Tahapan analisis meliputi import data, preprocessing, eksplorasi data, pembagian data training dan testing, pembentukan variabel lag, pelatihan model neural network, evaluasi model, serta visualisasi hasil prediksi.
library(readxl)
library(dplyr)
library(ggplot2)
library(lubridate)
library(neuralnet)
library(forecast)
seed_nrp <- 001
set.seed(seed_nrp)
data <- read_excel("C:/Users/LENOVO/Downloads/BBNI.xlsx")
names(data) <- trimws(names(data))
if (!("Date" %in% names(data))) names(data)[1] <- "Date"
if (!("Close" %in% names(data))) names(data)[2] <- "Close"

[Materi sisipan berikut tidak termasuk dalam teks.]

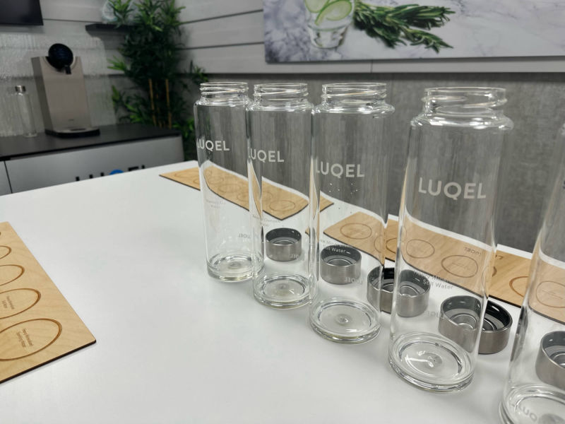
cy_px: 212
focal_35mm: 24
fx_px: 392
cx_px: 282
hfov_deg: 71.6
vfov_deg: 56.8
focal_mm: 6.86
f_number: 1.78
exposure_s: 1/121
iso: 64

if (inherits(data$Date, "Date")) {
data$Date <- data$Date
} else if (inherits(data$Date, "POSIXct") | inherits(data$Date, "POSIXt")) {
data$Date <- as.Date(data$Date)
} else if (is.numeric(data$Date)) {
data$Date <- as.Date(data$Date, origin = "1899-12-30")
} else {
data$Date <- as.Date(data$Date, tryFormats = c(
"%Y-%m-%d",
"%d/%m/%Y",
"%m/%d/%Y",
"%d-%m-%Y",
"%Y/%m/%d"
))
}
data$Close <- as.numeric(gsub(",", "", as.character(data$Close)))
data <- data %>%
select(Date, Close) %>%
arrange(Date) %>%
distinct(Date, .keep_all = TRUE) %>%
na.omit()
cat("Jumlah data setelah preprocessing:", nrow(data), "\n")

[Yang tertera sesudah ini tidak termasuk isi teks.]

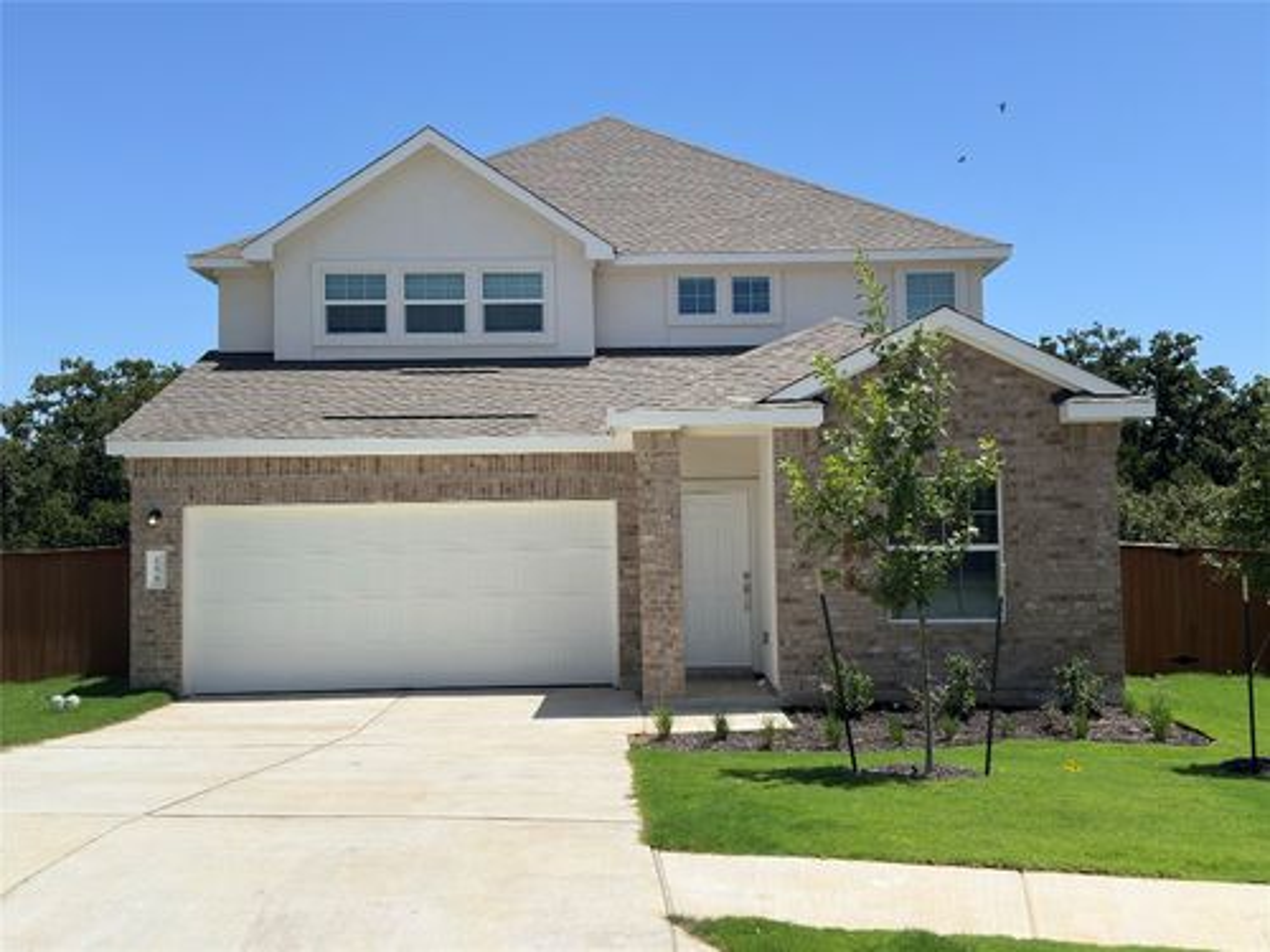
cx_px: 635
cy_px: 476
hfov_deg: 51.4
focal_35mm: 36
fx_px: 1321
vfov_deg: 39.7
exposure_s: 1/9434
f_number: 1.78
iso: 100
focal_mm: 6.86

## Jumlah data setelah preprocessing: 712
stat_deskriptif <- data %>%
summarise(
Jumlah_Data = n(),
Mean = mean(Close),
Median = median(Close),
Minimum = min(Close),
Maksimum = max(Close),
Standar_Deviasi = sd(Close)
)
print(stat_deskriptif)
## # A tibble: 1 × 6
## Jumlah_Data Mean Median Minimum Maksimum Standar_Deviasi
## <int> <dbl> <dbl> <dbl> <dbl> <dbl>
## 1 712 4747. 4590 3720 6225 512.
ggplot(data, aes(x = Date, y = Close)) +
geom_line() +
labs(
title = "Plot Time Series Harga Penutupan BBNI",
x = "Tanggal",
y = "Close"
) +
theme_minimal()
n <- nrow(data)
n_train <- floor(0.8 * n)
train_data <- data[1:n_train, ]
test_data <- data[(n_train + 1):n, ]
cat("Jumlah data training:", nrow(train_data), "\n")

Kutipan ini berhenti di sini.